» Problem to work on:
Answer these from the shell casing pen thread:
(a) What casing was the pen carried by the guy in Gunners_Mate's post made from?
(b) In Packard's post, what was the leather strap sold by Barnes and Nobel originally sold as?
(c) What item does TedDeBearFrmHell say is illegal when arguing that the pen could be too?

--- Start of Supplied text ---

# How to make a shell casing pen



## MLB (Oct 4, 2006)

I haven't tried this, but I just might. Thought it likely that there are a few here more handy than I...

Make a Refillable Bullet Pen


----------



## TedDeBearFrmHell (Jul 1, 2011)

remember , this pen will be illegal on a plane, past a security check point at a court house or police station, most likely even in a post office......


----------



## kg333 (May 19, 2008)

TedDeBearFrmHell said:


> remember , this pen will be illegal on a plane, past a security check point at a court house or police station, most likely even in a post office......


Illegal? I don't think casings are considered ammunition, although it might be asking for trouble.

KG


----------



## TedDeBearFrmHell (Jul 1, 2011)

kg333 said:


> Illegal? I don't think casings are considered ammunition, although it might be asking for trouble.
> 
> KG


ear rings in the shape of a pistol are illegal, why not a pen made from empty shells?


----------



## MLB (Oct 4, 2006)

While I think you could make a very good argument that drilled out cylinders of brass are not ammunition, and therefore not illegal anywhere, I'd advise against making your life difficult by annoying the TSA guys. (Post office clerks, well, maybe. :smt033 )

There's a vast expanse between what's legal to do and what's wise to try. Have fun, be safe.


----------



## Gunners_Mate (Feb 17, 2010)

we had a guy carrying around a pen fashioned from a .50 bmg casing. It was very convincing looking to anyone from far away, at a glace, or even up close (if you weren't relative familiar with ammo). The base was still marked, the primer pocket was pilled with an aluminum piece, and the bullet its self was simply drilled out, so all in all a good piece of work, but entirely not live ammunition. Didn't stop him from getting chewed out and told to get rid of it. Poor guy got so used to the massive pen that now he has a hard time using normal pens,


----------



## Packard (Aug 24, 2010)

Barnes and Nobel sells a leather strap with lead weights sewn in on either end to keep the pages of a book open. It is an exact replica of a policeman's sap. And it was originally sold as a "paper weight" to avoid the illegality of the sale.

A librarian (as I recall, but it could have been a teacher) was arrested carrying one of them onto a plane. 

My sister gave me one as a gift (which I keep in the house), and she was very upset when I told her the history of the item and the risks involved. She had to warn a friend she had given one to that it will be considered a concealed weapon by most LEOs.

The pen seems innocent enough, but you need to be wary.


----------

--- End of Supplied text ---
--- Start of Given information ---

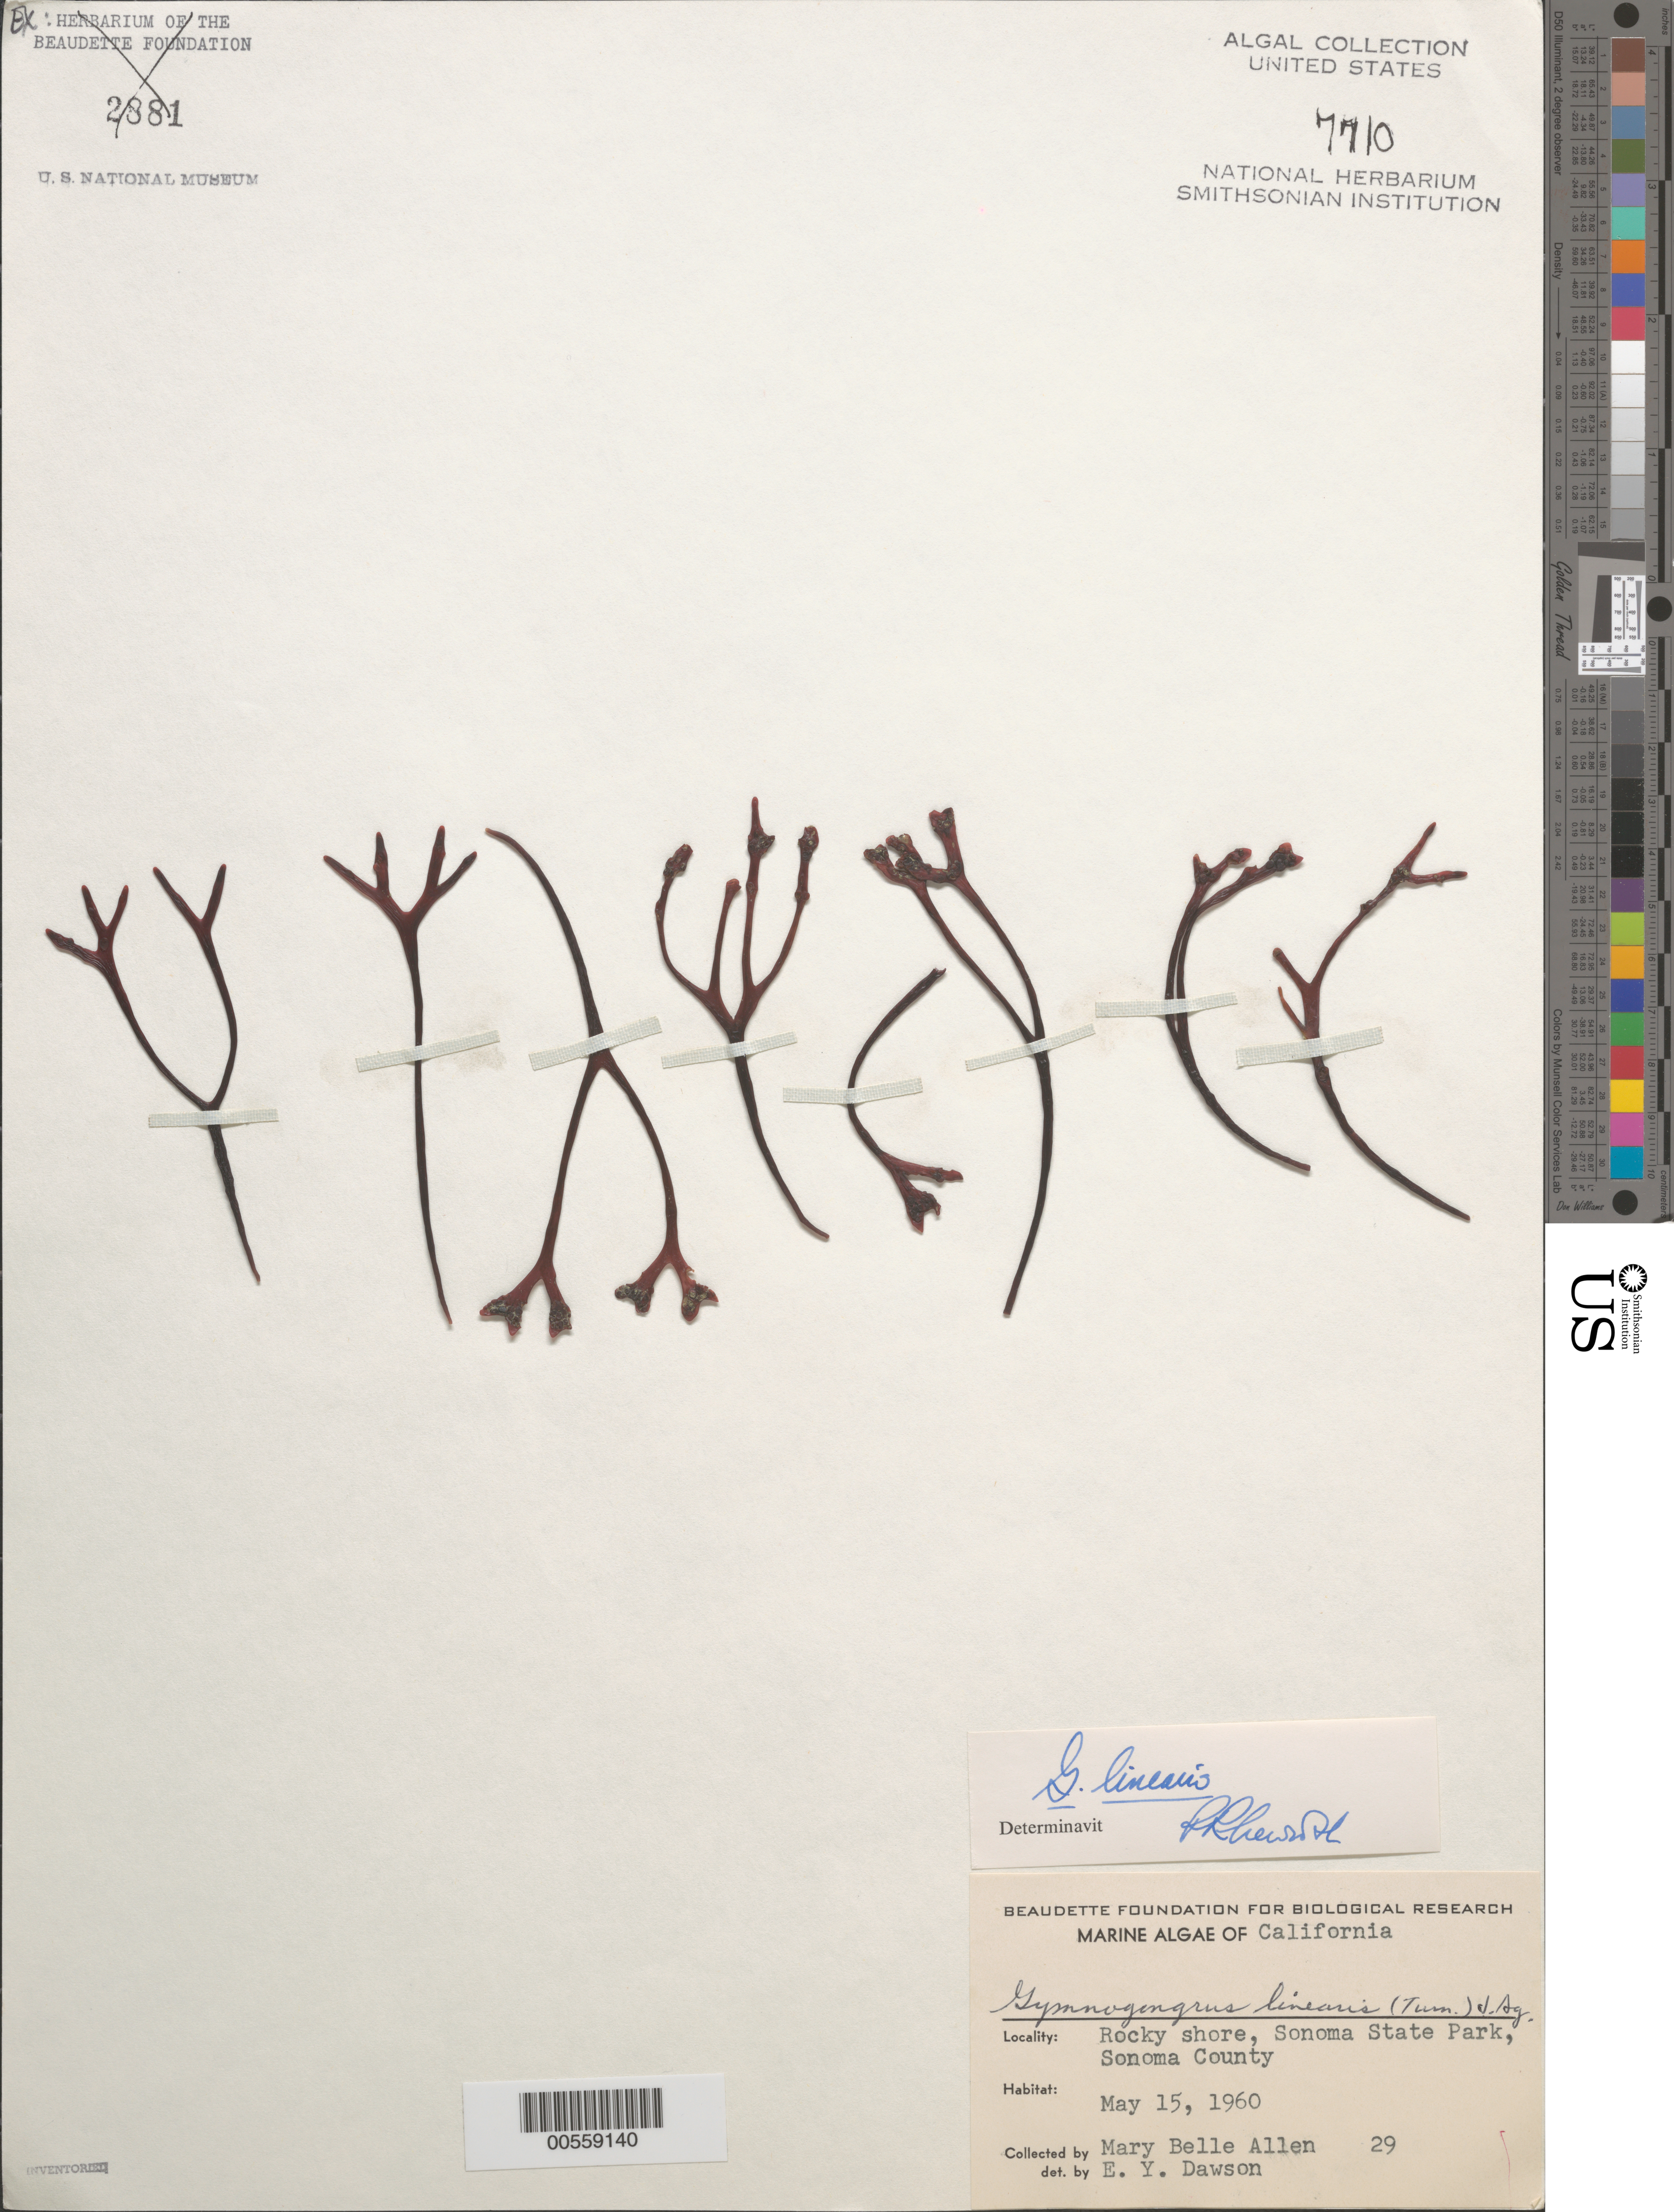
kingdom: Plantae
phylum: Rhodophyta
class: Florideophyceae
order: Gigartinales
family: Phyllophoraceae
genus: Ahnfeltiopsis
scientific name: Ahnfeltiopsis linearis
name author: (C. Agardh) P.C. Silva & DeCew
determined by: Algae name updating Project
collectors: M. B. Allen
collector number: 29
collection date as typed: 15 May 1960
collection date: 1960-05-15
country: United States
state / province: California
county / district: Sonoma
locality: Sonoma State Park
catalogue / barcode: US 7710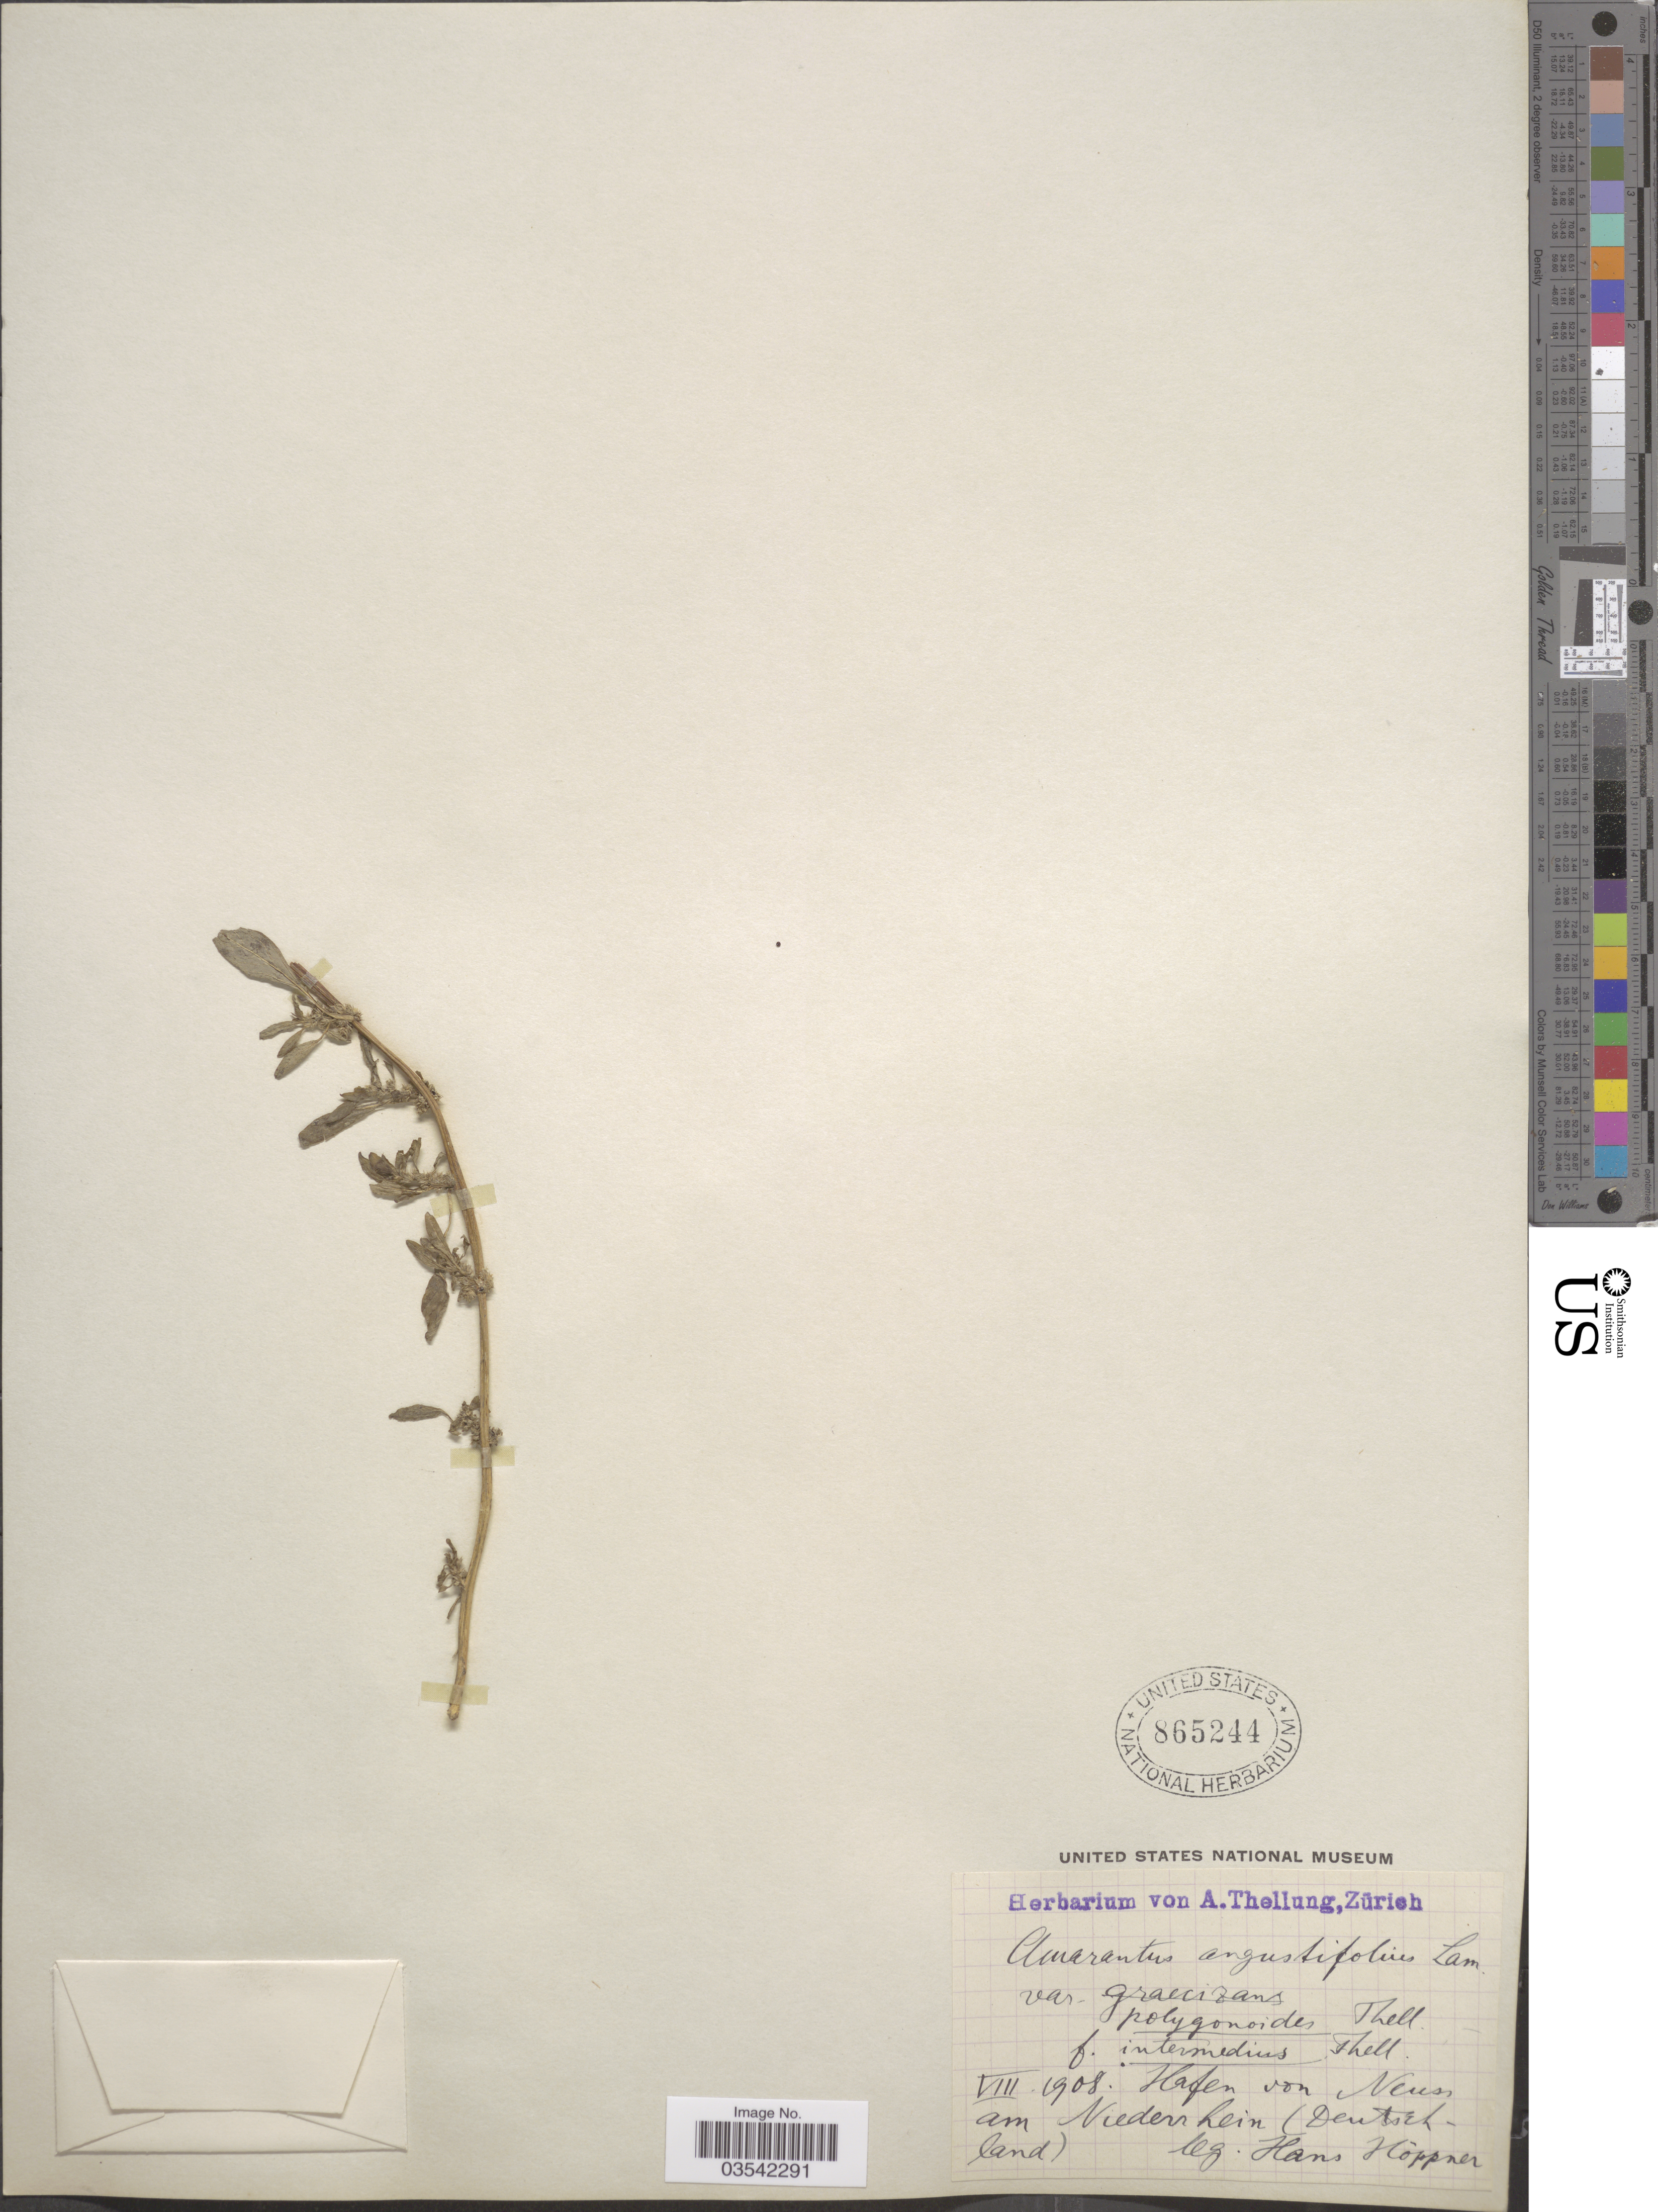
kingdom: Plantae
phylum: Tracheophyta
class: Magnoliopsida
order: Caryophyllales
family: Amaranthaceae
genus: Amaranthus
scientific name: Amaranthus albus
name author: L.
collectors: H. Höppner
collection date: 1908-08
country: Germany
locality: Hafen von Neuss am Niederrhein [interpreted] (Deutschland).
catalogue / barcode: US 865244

--- End of Given information ---

» Solved exercise:
(a) A .50 BMG casing.
(b) A "paper weight."
(c) Earrings in the shape of a pistol.